04 June 2012


Mums the word . . .
Many, many years ago in France I was invited to a dinner party and wanted to bring a gift for the hostess. Flowers! Always a good idea, I thought to myself. So I arrived at the dinner armed with a huge bouquet of gorgeous chrysanthemums. But my bouquet was accepted with a very reserved "merci," spirited away to some back room, and never mentioned again. I chalked it up to French sangfroid. It was only days later that I was told by a friend who felt sorry for me that one never, ever, brings mums to a French household — unless the household is in mourning. Oops. Live and learn. From that day forward I understood that gifts are not so easily translated from one country to another. Don't bring clocks to a Chinese home, for example, clocks are for funerals. Don't bring white flowers to the Japanese, or anything white for that matter, it's the color of death — and funerals. (I think there's a theme here.) Invited to a home in Mumbai? Don't bring anything leather. And don't bring anything purple to an Italian home, you're just bringing them bad luck.

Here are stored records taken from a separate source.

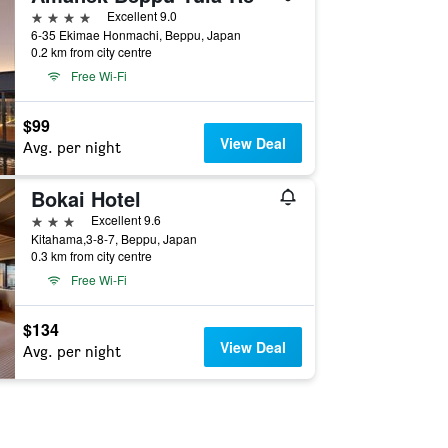
4 stars
Excellent 9.0
6-35 Ekimae Honmachi, Beppu, Japan
0.2 km from city centre
Free Wi-Fi
$99
View Deal
Avg. per night
Bokai Hotel
3 stars
Excellent 9.6
Kitahama,3-8-7, Beppu, Japan
0.3 km from city centre
Free Wi-Fi
$134
View Deal
Avg. per night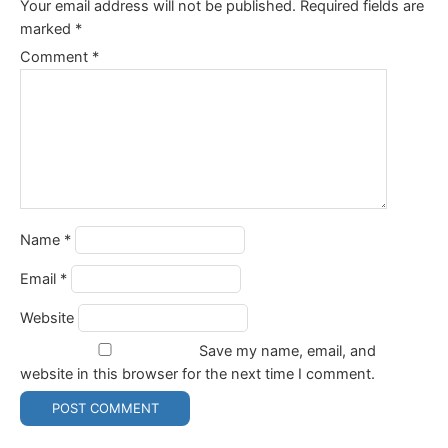
Your email address will not be published.
Required fields are
marked
*
Comment
*
Name
*
Email
*
Website
Save my name, email, and
website in this browser for the next time I comment.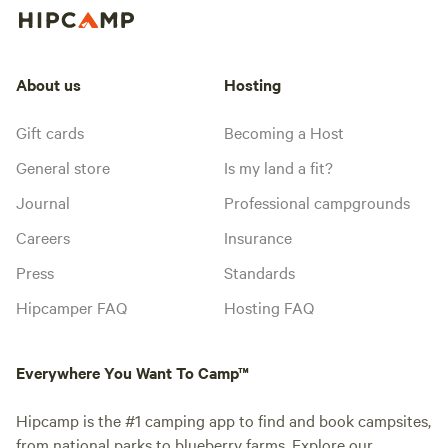
About us
Hosting
Gift cards
Becoming a Host
General store
Is my land a fit?
Journal
Professional campgrounds
Careers
Insurance
Press
Standards
Hipcamper FAQ
Hosting FAQ
Everywhere You Want To Camp™
Hipcamp is the #1 camping app to find and book campsites,
from national parks to blueberry farms. Explore our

Well, wherever I'm living there's no way I can go to someone's home empty-handed. (Remember Goldie Hawn in Private Benjamin? We had the same mother . . .) Mark and I always bring something when we're on our way to a dinner, whether edible, drinkable, readable or playable. There's one thing very strange about the gift relationship here in Brazil, though. You go to a birthday party, for example. You put the gift you've brought onto a pile with the other gifts. But, if the gift isn't opened and gushed over immediately, only rarely do you get a thank-you note or a thank-you phone call. In the States, you spend half your childhood under instructions from your mother not to leave your room until you've written out neatly, Dear Grandma, Thank you for the pretty handkerchief that you gave me for my birthday. I'm sure I will use it well. Or Dear Uncle Morris, Thank you for the $5.00 you sent for my graduation. I'm sure I will use it well. Here it just seems not to be the custom. And what's even worse than the silences after birthday parties are the silences after weddings. Don't take this wrong, dear Brazilian friends, but on several occasions we have been to stores where a marrying couple has enrolled in the wedding registry. We've ordered a desired gift and paid for it. If it's not acknowledged, how do we know it's even been delivered? Are we supposed to ask? Help us here, we're truly in the dark.

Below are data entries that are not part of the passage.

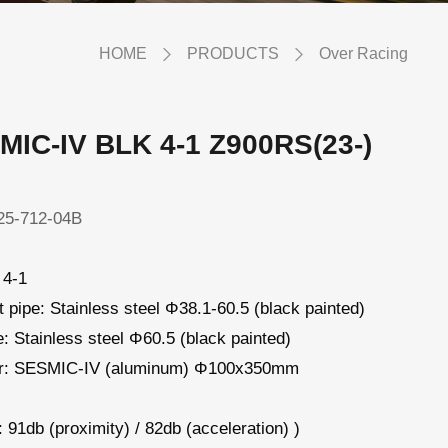
HOME
PRODUCTS
Over Racing
MIC-IV BLK 4-1 Z900RS(23-)
5-712-04B
 4-1
 pipe: Stainless steel Φ38.1-60.5 (black painted)
pe: Stainless steel Φ60.5 (black painted)
er: SESMIC-IV (aluminum) Φ100x350mm
 91db (proximity) / 82db (acceleration) )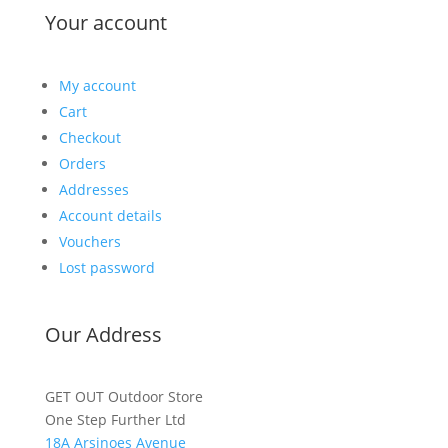
Your account
My account
Cart
Checkout
Orders
Addresses
Account details
Vouchers
Lost password
Our Address
GET OUT Outdoor Store
One Step Further Ltd
18A Arsinoes Avenue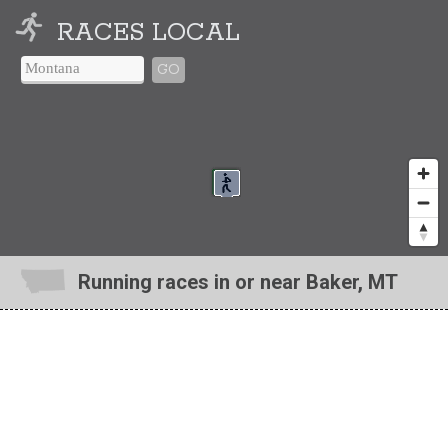
RACES LOCAL
GO
Running races in or near Baker, MT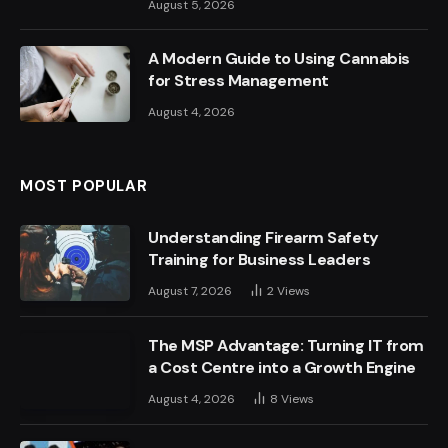
August 5, 2026
A Modern Guide to Using Cannabis
for Stress Management
August 4, 2026
MOST POPULAR
Understanding Firearm Safety
Training for Business Leaders
August 7, 2026
2
Views
The MSP Advantage: Turning IT from
a Cost Centre into a Growth Engine
August 4, 2026
8
Views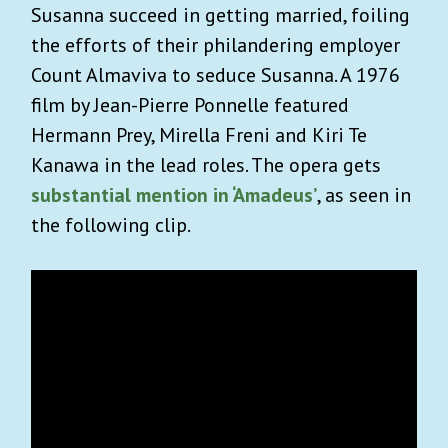
Susanna succeed in getting married, foiling
the efforts of their philandering employer
Count Almaviva to seduce Susanna. A 1976
film by Jean-Pierre Ponnelle featured
Hermann Prey, Mirella Freni and Kiri Te
Kanawa in the lead roles. The opera gets
substantial mention in ‘Amadeus’
, as seen in
the following clip.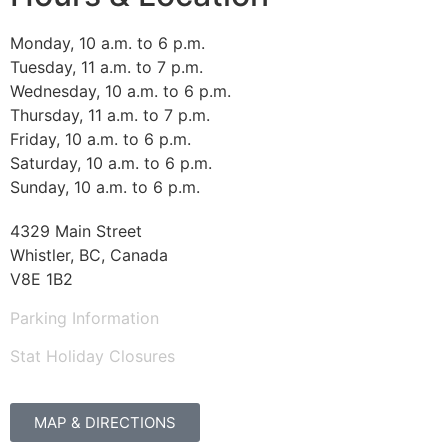
Monday, 10 a.m. to 6 p.m.
Tuesday, 11 a.m. to 7 p.m.
Wednesday, 10 a.m. to 6 p.m.
Thursday, 11 a.m. to 7 p.m.
Friday, 10 a.m. to 6 p.m.
Saturday, 10 a.m. to 6 p.m.
Sunday, 10 a.m. to 6 p.m.
4329 Main Street
Whistler, BC, Canada
V8E 1B2
Parking Information
Stat Holiday Closures
MAP & DIRECTIONS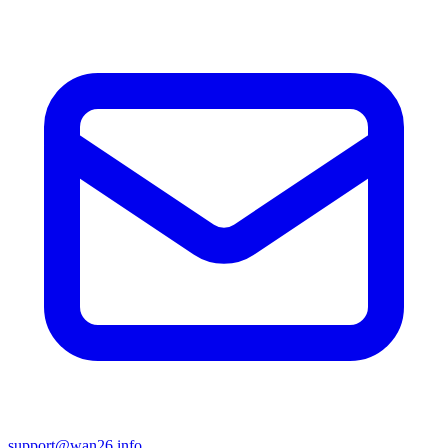
support@wan26.info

Still blooming, after all these years
Now that I've gotten that quibble off my chest, let me add that Brazilians are not just the warmest, most loving, hugging-est people I've ever met, they're also way over the top in their own gift-giving. Plenty of times people have turned up at our house for a casual dinner as if it were Christmas in Bethlehem. We've received our share of beautiful flowering plants, some still alive and flowering, many years later; we've been pleased to receive cases and cases of wine, always very much appreciated, plus scotch, and champagnes of all labels. We've enjoyed lots of homemade goodies, too. Possibly the most original gift was a hand-blown glass swan, blown just hours before its delivery. The worst? Several sets of Brazilian underwear for me. Way too small. Way too uncomfortable. Way too intimate. I re-gifted it, and quickly. Among the gifts that have most touched my heart, though, are those that have come from our cleaning lady. She is forever bringing us vegetables from her garden and strange, exotic fruits plucked right off her own trees. And several times a month her mother — who's never met me, but has some idea I'm too thin — makes something sugary sweet for Dona Bárbara. What more warmth can a person receive?

1 comment:

  1. Barbara, first of all, I'm embarrassed for my countrymen for their lack of savoir faire. As far as I am concerned their neglect is at best expression of the disorganization of the wedding planners and at worst just plain rude. As to wether or not this is a constant among us, I cannot say. Therefore I contacted my extended family asking them to tell me about their experiences in this matter. I'll let you know what they say as soon as they respond.